─── 原文

少し離れた場所で電車を待ってられるので、菅野さんとお喋りしにいく。私は浜松泊、というと「君もこの新幹線で東京いきたくなったんじゃないの?」と言われる。やはり今日の公演は素晴らしいという感想を交わす。みうらじゅんさんとご友人がそばにいたので(やはり同じくホームで待っていた)紹介してもらい、少しお喋り。みうらさんは大阪へ行けなかったらしい。残念!ツアーのベストでしたよ! と自慢する。新幹線に合わせて浜松は曲数少ないんだな。とひとしきり。

ホームのファンが、窓から見えるバンドメンバーに手をふってサヨナラ。 窓辺に座るトニーとラリーが、ファンサービスで手を振ったり、笑顔と身振り手振りでいろいろ笑わしてくれる。演奏が世界一なだけじゃなくて、普段の姿もステキだなんてさらに好感度アップ。とくにラリーの笑顔は近くで見ると輝かんばかり。その後私達のあいだでは、黄金の笑顔のギタリストと呼ばれる。

お見送りしたあと浜松組は、うなぎやさんで夕食。そのあと奈穂子さんと私はホテルへ戻る。大阪から来た山下くんも偶然同じホテルだったので、一緒に戻る。

そのホテルのエレベーターでツアー中そこここで見かけたファン親子3人と、一緒になる。(息子さんのことを、髪型から通称 ブラックジャック と呼んでいた) きいてみると、なんと大阪の人だった! 世間はせまい。
宮坂さんから、ボブにサインをもらったとメール。 よかったですね〜! と返事。


3月14日(水) 日本武道館
朝、ホテルで優雅な朝食。やっぱり旅はこれでなくっちゃね。原田さんから新宿行きはやめて、会場で落ち合おう、と連絡あり。小沢さんとも会場で落ち合うことにする。

普通列車で行く奈穂子さんは先に出発。 私は時間があるのでホテル傍にある楽器博物館に行く。 そこで、山下くんに会う。充実した博物館だったが、楽器を弾ける人と来たかった、とおもう。

山下くんはギターを弾けるが左利きなので「禁じられた遊び」しか弾いてもらえない。私はヘヴンズドア程度しか弾けないので様々な楽器を堪能できない。残念! お昼を食べて東京まで山下くんと一緒に行く。 駅でうなぎパイを買う。

──────
─── 提供データ

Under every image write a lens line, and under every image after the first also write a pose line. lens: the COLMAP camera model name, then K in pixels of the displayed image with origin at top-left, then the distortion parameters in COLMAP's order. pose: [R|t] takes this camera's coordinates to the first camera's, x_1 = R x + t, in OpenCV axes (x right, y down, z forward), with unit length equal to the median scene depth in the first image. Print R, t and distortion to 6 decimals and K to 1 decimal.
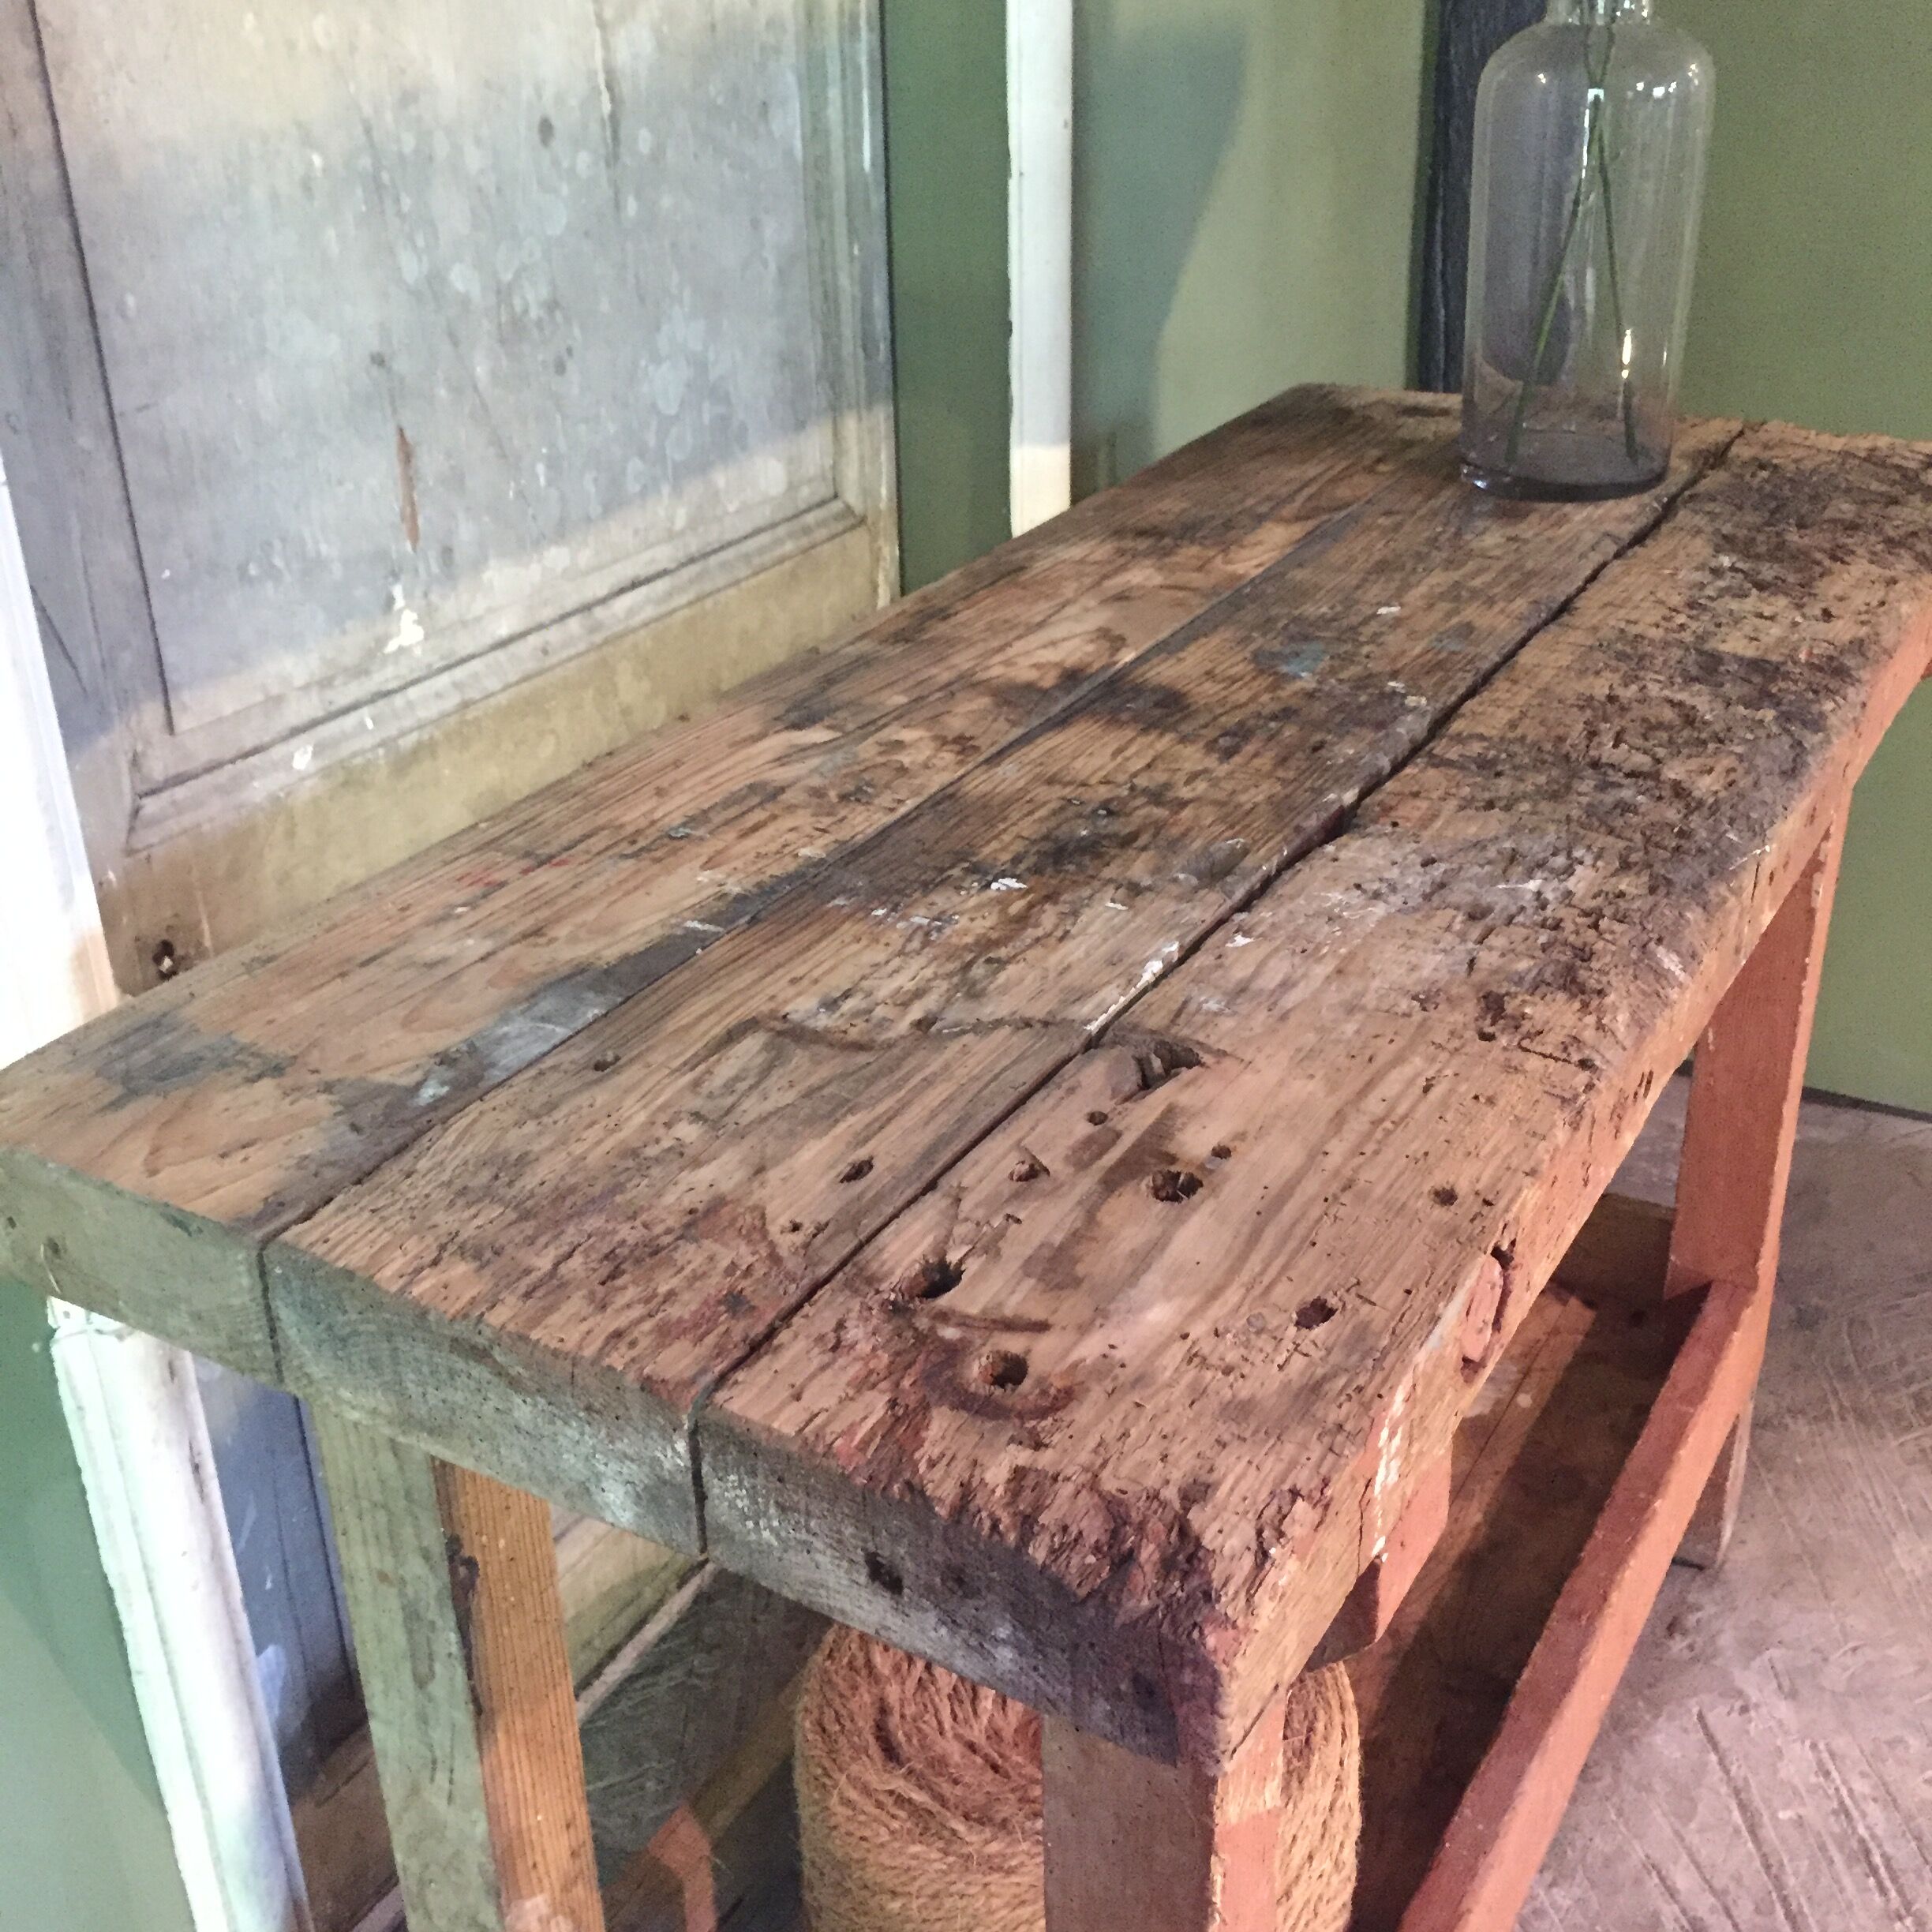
lens RADIAL K [[2225.5, 0, 960.4], [0, 2225.5, 963.1], [0, 0, 1]] dist [0.102619, -0.164901]
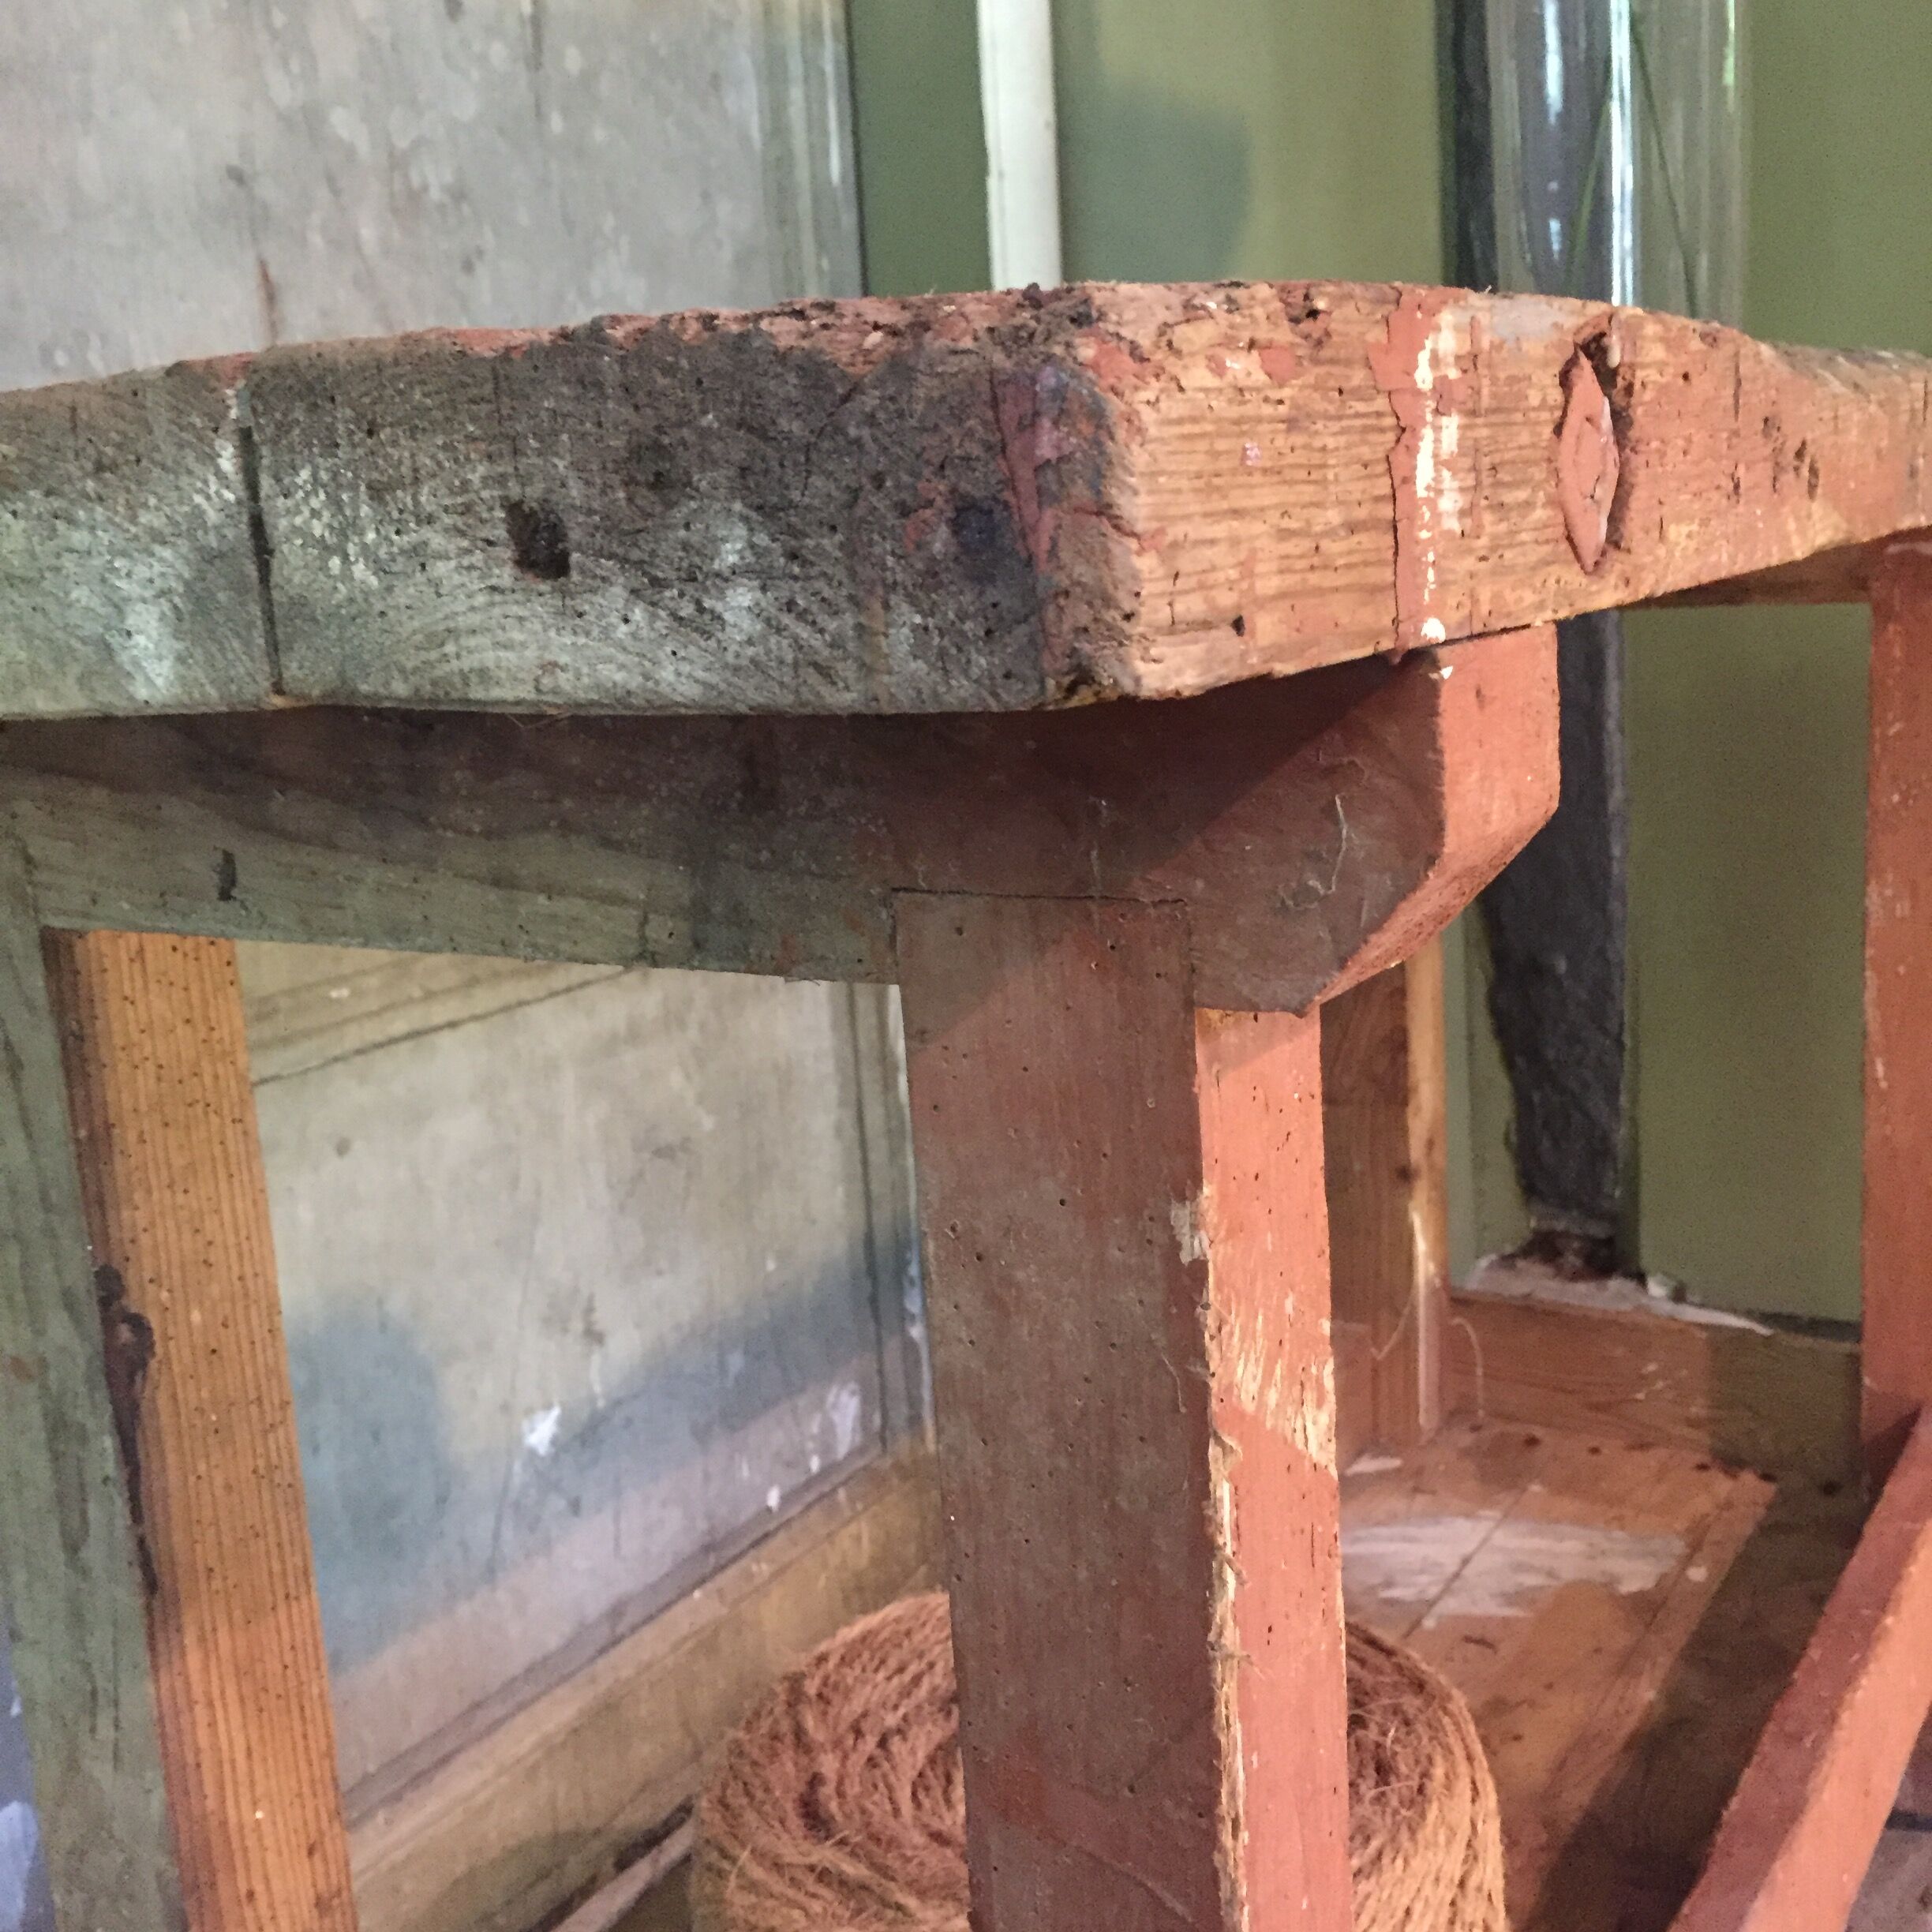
lens RADIAL K [[2237.5, 0, 966.0], [0, 2237.5, 966.0], [0, 0, 1]] dist [0.082238, -0.121477]
pose [[0.998882, -0.031552, -0.035207, 0.046857], [0.021195, 0.964545, -0.263065, 0.276160], [0.042259, 0.262025, 0.964135, 0.257529]]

──────

課題内容:
A) 原文から、「少し離れた場所で電車を待って」で始まり「少ないんだな。とひとしきり。」まで続く部分をそのまま抜き出す。
B) 記録の各行を、「image」を「photo」に置き換えただけで、ほかは一字も変えずに書き直す。画像は解答に含めない。

課題ごとの解答:
A)
少し離れた場所で電車を待ってられるので、菅野さんとお喋りしにいく。私は浜松泊、というと「君もこの新幹線で東京いきたくなったんじゃないの?」と言われる。やはり今日の公演は素晴らしいという感想を交わす。みうらじゅんさんとご友人がそばにいたので(やはり同じくホームで待っていた)紹介してもらい、少しお喋り。みうらさんは大阪へ行けなかったらしい。残念!ツアーのベストでしたよ! と自慢する。新幹線に合わせて浜松は曲数少ないんだな。とひとしきり。

B)
Under every photo write a lens line, and under every photo after the first also write a pose line. lens: the COLMAP camera model name, then K in pixels of the displayed photo with origin at top-left, then the distortion parameters in COLMAP's order. pose: [R|t] takes this camera's coordinates to the first camera's, x_1 = R x + t, in OpenCV axes (x right, y down, z forward), with unit length equal to the median scene depth in the first photo. Print R, t and distortion to 6 decimals and K to 1 decimal.
lens RADIAL K [[2225.5, 0, 960.4], [0, 2225.5, 963.1], [0, 0, 1]] dist [0.102619, -0.164901]
lens RADIAL K [[2237.5, 0, 966.0], [0, 2237.5, 966.0], [0, 0, 1]] dist [0.082238, -0.121477]
pose [[0.998882, -0.031552, -0.035207, 0.046857], [0.021195, 0.964545, -0.263065, 0.276160], [0.042259, 0.262025, 0.964135, 0.257529]]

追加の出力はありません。